5 Terdapat beberapa pendekatan yang dikemukakan oleh para ahli untuk memahami kepribadian individu. Salah satunya adalah Five Factor Model atau yang lebih sering disebut dengan Big Five Personality. Big Five Personality adalah teori faktor trait dengan lima kategori sifat secara umum meliputi emosi, tindakan, dan faktor sosial (Pervin, 2005). Feist (2008) menuliskan di dalam bukunya bahwa pendekatan trait ini menunjukkan sejumlah permanensi dalam usia yang berarti bahwa orang dewasa cenderung mempertahankan struktur kepribadian yang sama ketika usia mereka semakin bertambah. Selanjutnya kepribadian adalah sebuah karakteristik di dalam diri individu yang relatif menetap, bertahan, memiliki pengaruh terhadap cara individu berpikir dan berperilaku terhadap lingkungan. Pervin (2005) menyatakan bahwa big five adalah teori faktor trait dengan lima kategori sifat secara umum meliputi emosi, tindakan, dan faktor sosial. Lima trait kepribadian tersebut yakni trait conscientiousness (kenuranian), extraversion (keterbukaan), agreableness, neurotisisme (ketidakstabilan emosional), openness to experience (terbuka pada pengalaman). Hubungan antara salah satu trait big five personality dengan rasa kesepian telah menjadi perhatian yang menarik, beberapa studi menunjukkan bahwa traits Big Five (extraversion, kestabilan emosi, agreeableness, dan concientiousness) memiliki hubungan negatif yang signifikan terhadap rasa kesepian (Teppers, Klimstra, Damme, et.al., 2013). Dalam penelitian Atak (2009) menunjukkan adanya tiga dimensi Big Five yang memiliki hubungan dengan kesepian, yang dimana neuroticism memiliki hubungan positif yang kuat, sedangkan extraversion
6 dan agreeableness memiliki hubungan negatif yang lemah dengan kesepian. Penelitian Nayyar dan Singh (2011) menyatakan bahwa korelasi negatif extraversion dengan kesepian, sedangkan neuroticism memiliki hubungan positif yang signifikan terhadap kesepian. Teppers, Klimstra, Van Damme, et al., (2013), menunjukkan bahwa big five personality pada dimensi extraversion, kestabilan emosi, agreeableness dan conscientiousness memiliki hubungan negatif yang signifikan terhadap kesepian. Berdasarkan adanya ketidak-konsistenan hasil pada penelitian-penelitian sebelumnya, maka peneliti tertarik untuk melihat kembali hubungan big five personality dengan kesepian. Peneliti menggunakan anak yang diasuh pada panti sosial asuhan sebagai subjek penelitian, karena anak yang tidak tinggal bersama orang tua kandung relatif memiliki rasa kesepian terlebih lagi anak yang tumbuh besar dalam naungan panti asuhan. Peneliti memfokuskan pada panti asuhan yang berada di kecamatan Larangan. 1.2. Pertanyaan Penelitian Berdasarkan latar belakang yang telah dikemukakan, peneliti merumuskan masalah penelitian apakah ada hubungan antara big five personality dengan kesepian pada anak asuh di panti asuhan kecamatan Larangan.

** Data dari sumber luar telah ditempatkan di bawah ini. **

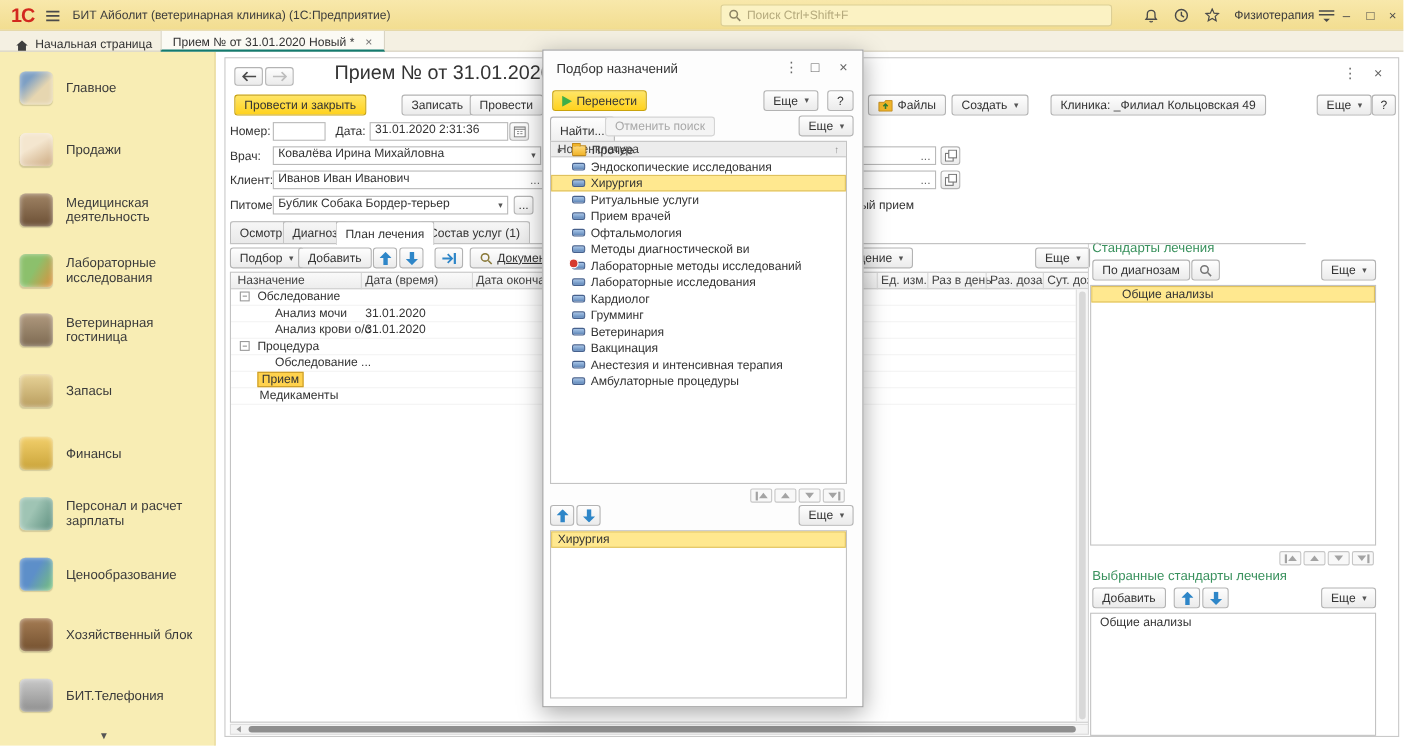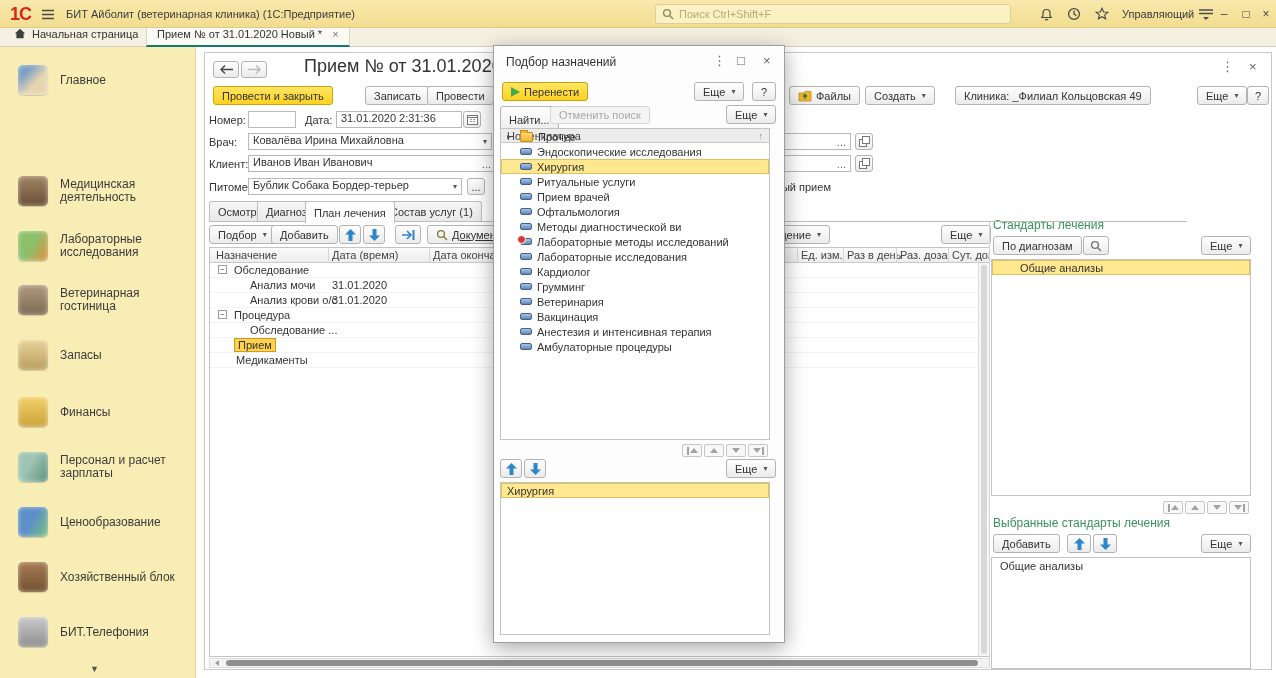--- a/index.html
+++ b/index.html
@@ -9,21 +9,21 @@
   #topbar{position:absolute;left:0;top:0;width:1276px;height:28px;background:linear-gradient(#f8e8ab,#f2dd90);border-bottom:1px solid #ddca84;z-index:10}
   .logo1c{position:absolute;left:10px;top:4px;font-weight:bold;font-size:18px;color:#d2281e;letter-spacing:-1px}
   .tb-title{position:absolute;left:66px;top:8px;color:#3c3c3c;white-space:nowrap}
   .searchbox{position:absolute;left:655px;top:4px;width:356px;height:20px;background:#fbf2c3;border:1px solid #dccf96;border-radius:3px;display:flex;align-items:center;padding:0 6px;gap:5px}
   .searchbox .ph{color:#b5aa7d;white-space:nowrap}
   .tbico{position:absolute;top:4px;width:20px;height:20px;display:flex;align-items:center;justify-content:center}
   .tbuser{position:absolute;top:8px;color:#3a3a3a;white-space:nowrap}
   .winbtn{position:absolute;top:6px;width:16px;height:16px;display:flex;align-items:center;justify-content:center;color:#4a4a4a;font-size:12px}
   
   #tabbar{position:absolute;left:0;top:28px;width:1276px;height:19px;background:#f4f0e2;border-bottom:1px solid #d4cfbf;z-index:10}
-  .apptab{position:absolute;top:0;height:19px;display:flex;align-items:flex-start;gap:6px;padding:0 10px;white-space:nowrap;color:#333}
+  .apptab{position:absolute;top:0;height:19px;display:flex;align-items:flex-end;gap:6px;padding:0 10px;white-space:nowrap;color:#333}
   .apptab.active{background:#fbfaf4;border-left:1px solid #d9d4c4;border-right:1px solid #d9d4c4;border-bottom:2px solid #137a6e}
   .tabclose{color:#777;font-size:11px;margin-left:4px}
   
   #sidebar{position:absolute;left:0;top:47px;width:196px;height:631px;background:#f8edb4;border-right:1px solid #e3d495}
   .sbitem{position:absolute;left:18px;width:168px;height:56px;display:flex;align-items:center;gap:12px}
   .sblbl{font-size:12px;color:#3b3b3b;line-height:13px;width:118px}
   .ic{width:30px;height:30px;border-radius:5px;flex:none;box-shadow:inset 0 0 5px rgba(255,255,255,.55),0 1px 1px rgba(0,0,0,.15)}
   .ic1{background:linear-gradient(135deg,#7d9fc4 25%,#e6d6b0 60%)}
   .ic2{background:linear-gradient(150deg,#f4e6cf 40%,#cba87e)}
   .ic3{background:linear-gradient(#a08465,#6b4f35)}
@@ -116,21 +116,21 @@
     <svg width="14" height="14">
         <circle cx="7" cy="7" r="5.4" fill="none" stroke="#4a4a4a" stroke-width="1.3"></circle>
         <path d="M7 3.6V7l2.4 1.6" fill="none" stroke="#4a4a4a" stroke-width="1.3"></path>
       </svg>
   </span>
   <span class="tbico" style="left:1092px">
     <svg width="14" height="14">
         <path d="M7 1.2 8.7 5l4 .3-3 2.6.9 3.9L7 9.7l-3.6 2.1.9-3.9-3-2.6 4-.3z" fill="none" stroke="#4a4a4a" stroke-width="1.1"></path>
       </svg>
   </span>
-  <span class="tbuser" style="left:1122px">Управляющий</span>
+  <span class="tbuser" style="left:1122px">Физиотерапия</span>
   <span class="tbico" style="left:1196px">
     <svg width="16" height="12">
         <path d="M1 2h14M1 5.5h14" stroke="#4a4a4a" stroke-width="1.4"></path>
         <path d="M5 9l3 3 3-3z" fill="#4a4a4a"></path>
       </svg>
   </span>
   <span class="winbtn" style="left:1216px">–</span>
   <span class="winbtn" style="left:1238px">□</span>
   <span class="winbtn" style="left:1258px">×</span>
 </div>
@@ -145,20 +145,24 @@
   <div class="apptab active" style="left:146px">
     <span>Прием №  от 31.01.2020 Новый *</span>
     <span class="tabclose">×</span>
   </div>
 </div>
 
 <div id="sidebar">
   <div class="sbitem" style="top:5px">
       <span class="ic ic1"></span>
       <span class="sblbl">Главное</span>
+    </div>
+  <div class="sbitem" style="top:61px">
+      <span class="ic ic2"></span>
+      <span class="sblbl">Продажи</span>
     </div>
   <div class="sbitem" style="top:116px">
       <span class="ic ic3"></span>
       <span class="sblbl">Медицинская деятельность</span>
     </div>
   <div class="sbitem" style="top:171px">
       <span class="ic ic4"></span>
       <span class="sblbl">Лабораторные исследования</span>
     </div>
   <div class="sbitem" style="top:225px">

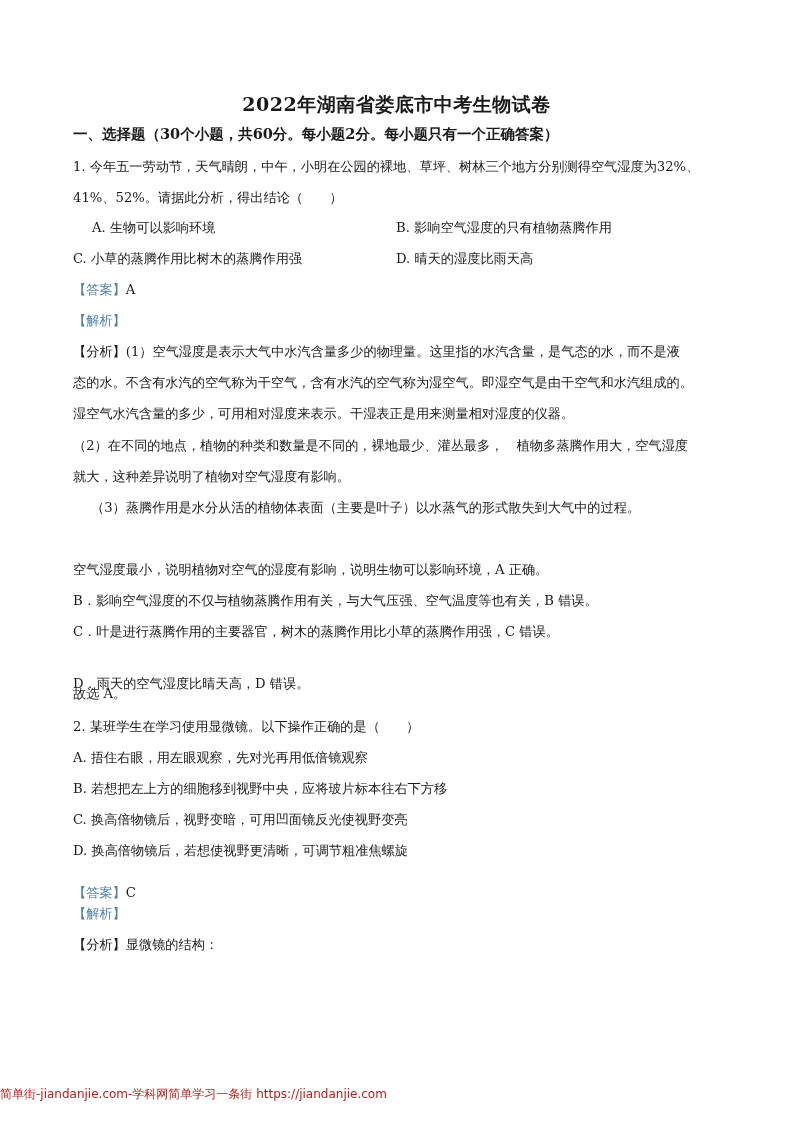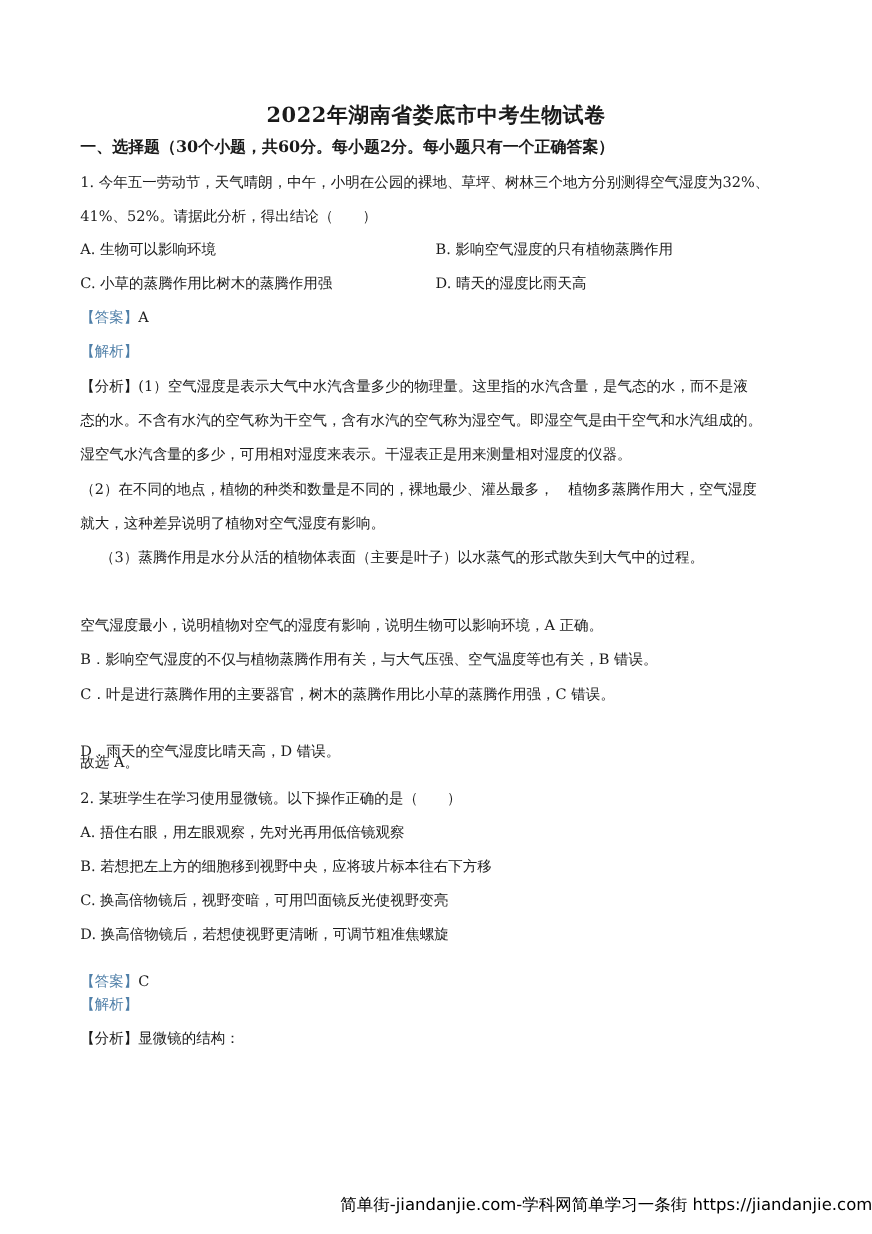--- a/index.html
+++ b/index.html
@@ -5,35 +5,35 @@
   html, body { margin: 0; padding: 0; background: #ffffff; }
   body { width: 793px; height: 1122px; position: relative; overflow: hidden;
          font-family: "DejaVu Serif", "Liberation Serif", serif; color: #1a1a1a; }
   .page { position: absolute; left: 0; top: 16px; width: 793px; height: 1122px; }
   .title { position: absolute; left: 0; width: 793px; top: 76px; text-align: center;
            font-size: 19px; font-weight: bold; letter-spacing: 0.5px; }
   .line { position: absolute; left: 73px; font-size: 13.2px; white-space: nowrap; line-height: 18px; }
   .section { font-weight: bold; font-size: 14.5px; }
   .blue { color: #4f7fa8; }
   .col2 { left: 396px; }
-  .footer { position: absolute; left: 0; width: 793px; top: 1070px; text-align: right;
-            font-family: "DejaVu Sans", "Liberation Sans", sans-serif; font-size: 15px; color: #000000; }
+  .footer { position: absolute; left: 0; width: 793px; top: 1070px; text-align: left;
+            font-family: "DejaVu Sans", "Liberation Sans", sans-serif; font-size: 12px; color: #b91c1c; }
 </style>
 </head>
 <body>
 
 <div class="page">
   <div class="title">2022年湖南省娄底市中考生物试卷</div>
 
   <div class="line section" style="top:109px;">一、选择题（30个小题，共60分。每小题2分。每小题只有一个正确答案）</div>
 
   <div class="line" style="top:142px;">1. 今年五一劳动节，天气晴朗，中午，小明在公园的裸地、草坪、树林三个地方分别测得空气湿度为32%、</div>
   <div class="line" style="top:173px;">41%、52%。请据此分析，得出结论（　　）</div>
 
-  <div class="line" style="top:203px;">A. 生物可以影响环境</div>
+  <div class="line" style="top:203px;margin-left:19px;">A. 生物可以影响环境</div>
   <div class="line col2" style="top:203px;">B. 影响空气湿度的只有植物蒸腾作用</div>
   <div class="line" style="top:234px;">C. 小草的蒸腾作用比树木的蒸腾作用强</div>
   <div class="line col2" style="top:234px;">D. 晴天的湿度比雨天高</div>
 
   <div class="line" style="top:265px;">
     <span class="blue">【答案】</span><span>A</span>
   </div>
   <div class="line blue" style="top:296px;">【解析】</div>
 
   <div class="line" style="top:327px;">【分析】(1）空气湿度是表示大气中水汽含量多少的物理量。这里指的水汽含量，是气态的水，而不是液</div>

7 1.3. Tujuan Penelitian Penelitian ini secara umum bertujuan mengetahui hubungan antara big five personality dengan rasa kesepian pada anak yang tinggal di panti asuhan kecamatan Larangan. 1.4. Manfaat Penelitian 1.4.1. Manfaat Teori Penelitian ini diharapkan dapat memberikan informasi yang bermanfaat dan memperkaya infomasi khususnya tentang psikologi sosial mengenai hubungan antara big five personality dengan rasa kesepian pada anak yang tinggal di panti asuhan kecamatan Larangan. 1.4.2. Manfaat Praktis Penelitian ini diharapakan dapat memberikan pengetahuan mengenai lembaga kemasyakaratan khususnya panti asuhan yang terkait hubungan antara big five personality dengan rasa kesepian pada anak yang tinggal di panti asuhan kecamatan Larangan.